Imagine that I have a subview of some UIKit objects (for example, UIActivityIndicatorView
Does not matter). There is also a selector in this scene, which is called doSomething
, which in some way manages the UIKit object (in our example this indicator can start or stop the view).
I NSInvocationOperation
(from the code part of the view) initWithTarget: self selector: @selector (doSomething) with the object: zero
. Then add it to NSOperationQueue
. And all works fine.
How? This should be a new thread and a non-thread-protected UIKit object! Why was there no error (and no crashes)?
NSInvocationOperation class A
NSOperation
Subclass is
In a non-concurrent operation, such that, the operation object does not create a separate thread to run the task. Thus, when the start
method of a non-contemporary operation is called, the operation is executed immediately in the current thread. As long as someone gives control of the start
method of the object, the task is completed.

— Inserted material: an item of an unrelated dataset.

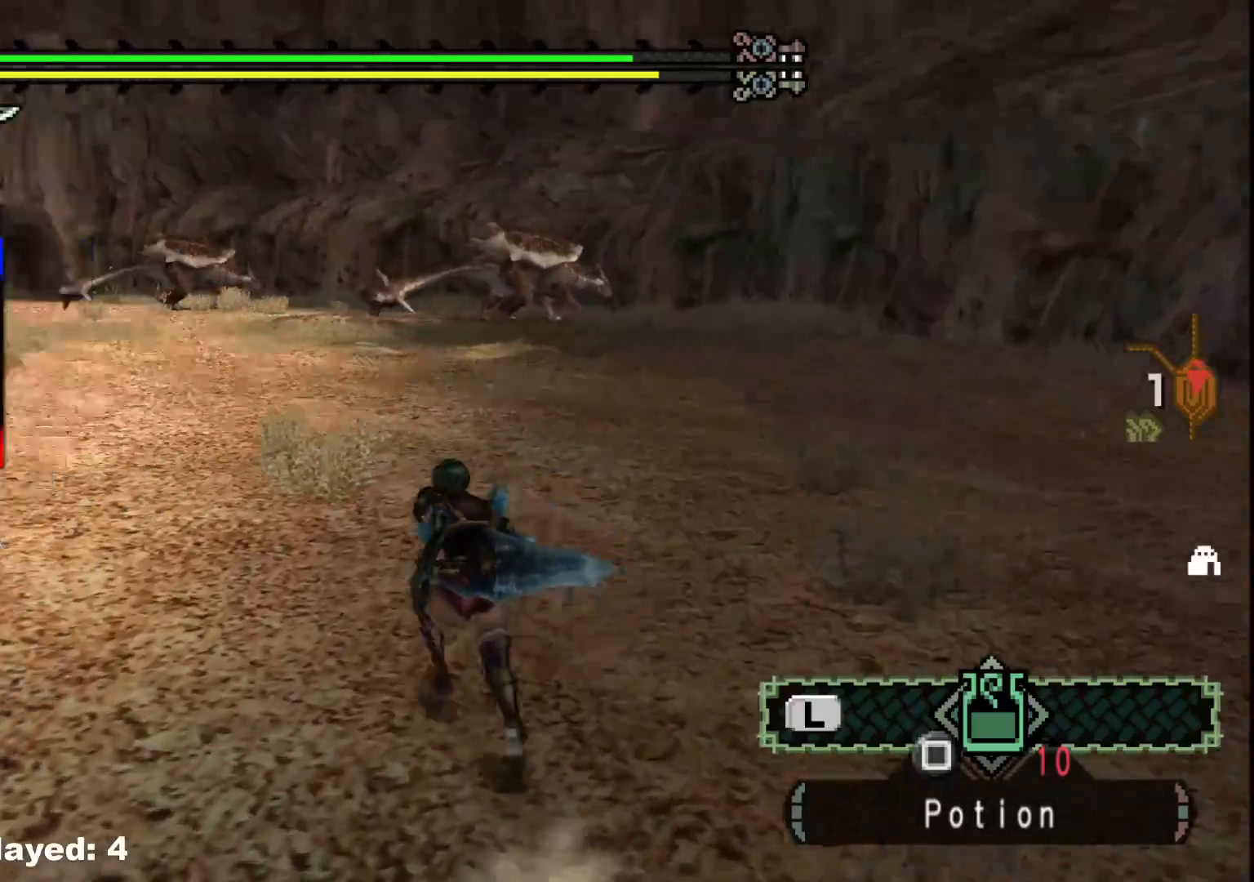
{"buttons": [], "left_stick": "up", "right_stick": "center", "events": [[17, "right_stick", "center"]]}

However, this behavior changes by using NSOperationQueue
. NSOperationQueue always executes operations simultaneously; To perform a non-concurrent operation simultaneously, a separate thread is required, and NSOperationQueue
provides this thread.
This means that if you execute your NSInvocationOperation
directly, you will be able to access your UIKit object thread-safe (operation will execute the same thread). In your case, if you are using NSOperationQueue
, you should schedule work that uses the UIKit object on the main thread, using NSObject from your invoice selector.